▸ Listed entries:
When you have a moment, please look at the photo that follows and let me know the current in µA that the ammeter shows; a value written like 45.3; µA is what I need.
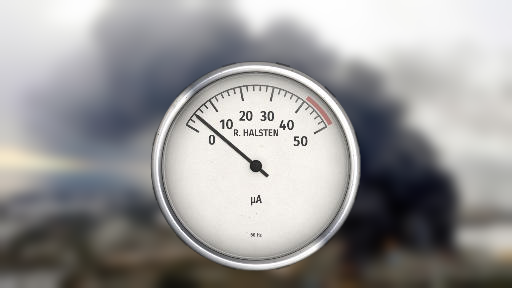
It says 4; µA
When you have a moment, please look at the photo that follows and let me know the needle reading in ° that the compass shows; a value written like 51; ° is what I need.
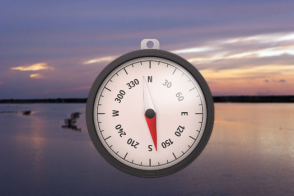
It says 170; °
---
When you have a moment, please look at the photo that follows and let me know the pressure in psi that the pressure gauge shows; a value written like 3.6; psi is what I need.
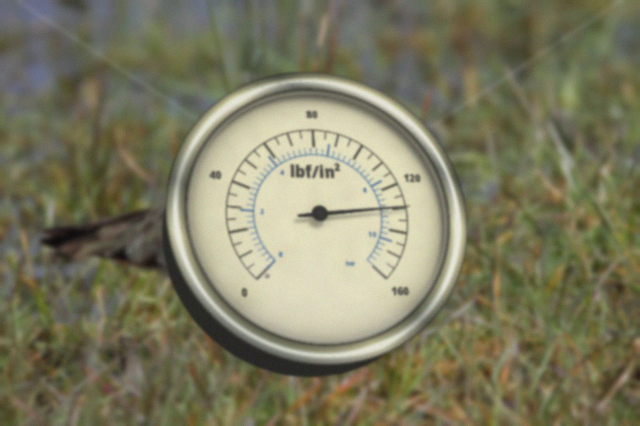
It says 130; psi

▸ Exercise objective:
Rewrite the data from the line with "51; ° is what I need." to the line with "It says 170; °", putting "heading" in place of "needle reading" and changing nothing else. Omit the pictures from your answer.

▸ Solution:
When you have a moment, please look at the photo that follows and let me know the heading in ° that the compass shows; a value written like 51; ° is what I need.
It says 170; °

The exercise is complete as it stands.